REQUIRED ACTION 1.
In the copyright and open access excerpt, how long after first publication does the German right of secondary publication let authors make their journal manuscripts freely accessible online?
REQUIRED ACTION 2.
Repeat the copyright and open access excerpt from "Germany: Since the" up to and including "the publication contract.".

-- EXCERPT follows --

Germany: Since the beginning of 2014, the right of secondary publication (in German) has been in force in Germany (§ 38 (4) of the Copyright Act (UrhG)). It allows authors, under certain conditions, to make the manuscripts of their scientific articles published in journals freely accessible via the Internet one year after their first publication. The right can be exercised by the authors themselves. However, you can also commission an institution, e.g., a library, to put the manuscript online for free access. According to the current understanding, the regulation applies to articles that have been published since the law came into force, regardless of which rights were transferred to the publisher with the publication contract.
The Netherlands: The Copyright Act of the Netherlands. Article 25fa of the Dutch Copyright Act (Aw, Auteurswet), also known as the Taverne amendment, grants the author of any short scientific work that is fully or partly financed by Dutch public funds the right to make this work freely available to the public, following ‘a reasonable term’ after its publication. The copyright act is so-called mandatory law and takes precedence over contract law. Therefore, article 25fa Aw supersedes any agreement made between the author and the publisher. Based on this, the UG decided to introduce the Open Access procedural regulations for short academic works by UG staff members, whereby publications by UG authors are automatically made available through the institutional repository (Pure) six months after their first publication in a journal or edited book.
Estonia: The Copyright Act which allows free access to materials for scientific and educational reasons, including for text and data mining.
Licensing
- What license do I need to publish my work?
When you submit an article to a traditional journal, you may have to transfer your copyright by signing a ‘copyright transfer agreement.’ When you publish in Open Access journals, you retain the copyright. Open Access articles are published under public copyright licenses (such as Creative Commons licenses). This means that you have the copyright and indicate (by way of license) what others may do with the article.
Creative Commons in an open license for copyrighted works. A Creative Commons license is an open license. These licenses allow certain, globally recognized, standardised re-use of copyrighted material. It is a so-called upfront license. You don't have to ask for permission to access, share or use a protected work; the permission is granted automatically. If you want to give people the right to share, use, and even build upon a work you’ve created, you should consider publishing it under a Creative Commons license.
You can also try to use the license choosing tool Choose a License (creativecommons.org)
More information:
Creative commons: open license for copyrighted works – (Ghent University)
Frequently asked questions about copyright - (University of Groningen)
- Is it possible for me to keep the copyright to my publication if I publish open access?

-- EXCERPT concluded --
-- GIVEN RECORDS follows --

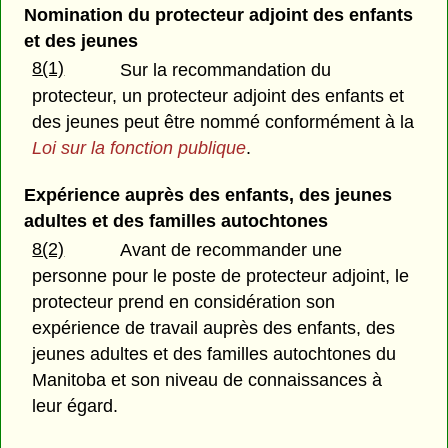
Nomination du protecteur adjoint des enfants
et des jeunes
8(1)
Sur la recommandation du
protecteur, un protecteur adjoint des enfants et
des jeunes peut être nommé conformément à la
Loi sur la fonction publique
.
Expérience auprès des enfants, des jeunes
adultes et des familles autochtones
8(2)
Avant de recommander une
personne pour le poste de protecteur adjoint, le
protecteur prend en considération son
expérience de travail auprès des enfants, des
jeunes adultes et des familles autochtones du
Manitoba et son niveau de connaissances à
leur égard.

-- GIVEN RECORDS concluded --

YOUR RESPONSE 1.
One year after their first publication.

YOUR RESPONSE 2.
Germany: Since the beginning of 2014, the right of secondary publication (in German) has been in force in Germany (§ 38 (4) of the Copyright Act (UrhG)). It allows authors, under certain conditions, to make the manuscripts of their scientific articles published in journals freely accessible via the Internet one year after their first publication. The right can be exercised by the authors themselves. However, you can also commission an institution, e.g., a library, to put the manuscript online for free access. According to the current understanding, the regulation applies to articles that have been published since the law came into force, regardless of which rights were transferred to the publisher with the publication contract.